Using 2000-2003 Medicaid Analytic Extract data from 36 states, researchers at the Brown School at Washington University in St. Louis and at Washington University School of Medicine in St. Louis discovered that preschoolers were receiving psychotropic medications despite limited evidence supporting safety or efficacy. The results of the study appear in the March issue of the American Journal of Public Health.
“It is possible that some of these children have brain injuries or insults, such as traumatic brain injuries, fetal alcohol syndrome or the like, for which treatment is being provided.
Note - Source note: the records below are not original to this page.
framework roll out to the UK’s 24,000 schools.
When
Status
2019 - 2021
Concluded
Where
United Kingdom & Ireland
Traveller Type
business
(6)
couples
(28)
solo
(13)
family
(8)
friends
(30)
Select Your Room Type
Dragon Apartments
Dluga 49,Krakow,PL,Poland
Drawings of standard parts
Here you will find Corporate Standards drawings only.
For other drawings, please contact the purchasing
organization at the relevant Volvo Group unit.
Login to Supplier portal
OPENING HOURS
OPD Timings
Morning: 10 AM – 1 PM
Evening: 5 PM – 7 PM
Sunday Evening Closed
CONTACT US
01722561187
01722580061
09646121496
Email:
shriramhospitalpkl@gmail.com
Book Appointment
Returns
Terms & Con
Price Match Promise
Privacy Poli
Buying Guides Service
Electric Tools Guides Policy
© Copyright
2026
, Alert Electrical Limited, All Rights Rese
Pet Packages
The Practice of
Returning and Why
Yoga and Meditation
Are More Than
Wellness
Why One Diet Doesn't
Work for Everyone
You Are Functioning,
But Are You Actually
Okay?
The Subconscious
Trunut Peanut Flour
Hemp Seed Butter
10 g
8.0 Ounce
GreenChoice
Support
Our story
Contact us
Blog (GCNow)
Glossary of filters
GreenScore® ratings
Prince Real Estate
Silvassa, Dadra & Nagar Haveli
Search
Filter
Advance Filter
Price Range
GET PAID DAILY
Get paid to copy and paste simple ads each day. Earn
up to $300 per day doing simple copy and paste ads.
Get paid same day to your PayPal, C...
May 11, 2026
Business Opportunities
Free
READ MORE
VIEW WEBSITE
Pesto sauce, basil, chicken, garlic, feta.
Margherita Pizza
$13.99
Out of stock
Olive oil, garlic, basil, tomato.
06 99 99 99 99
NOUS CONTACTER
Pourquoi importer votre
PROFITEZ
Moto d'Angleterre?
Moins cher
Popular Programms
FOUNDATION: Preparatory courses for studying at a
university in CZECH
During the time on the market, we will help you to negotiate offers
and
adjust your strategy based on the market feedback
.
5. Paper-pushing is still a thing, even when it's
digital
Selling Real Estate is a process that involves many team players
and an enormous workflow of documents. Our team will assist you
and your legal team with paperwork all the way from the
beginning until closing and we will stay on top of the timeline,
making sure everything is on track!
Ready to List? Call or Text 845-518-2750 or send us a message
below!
But if these medications are being used solely for behavioral control, then it seems clear that we need to better assess these children, and see if they might be better served by the use of evidence-based behavioral interventions,” said Ramesh Raghavan, MD, PhD, co-author of the study, associate professor at the Brown School, and associate professor of psychiatry at the School of Medicine.
“Although the absolute numbers and percentages of these drugs were small, these findings are worrying in so far as they indicate the use of psychotropic drugs among very young children,” the study authors write.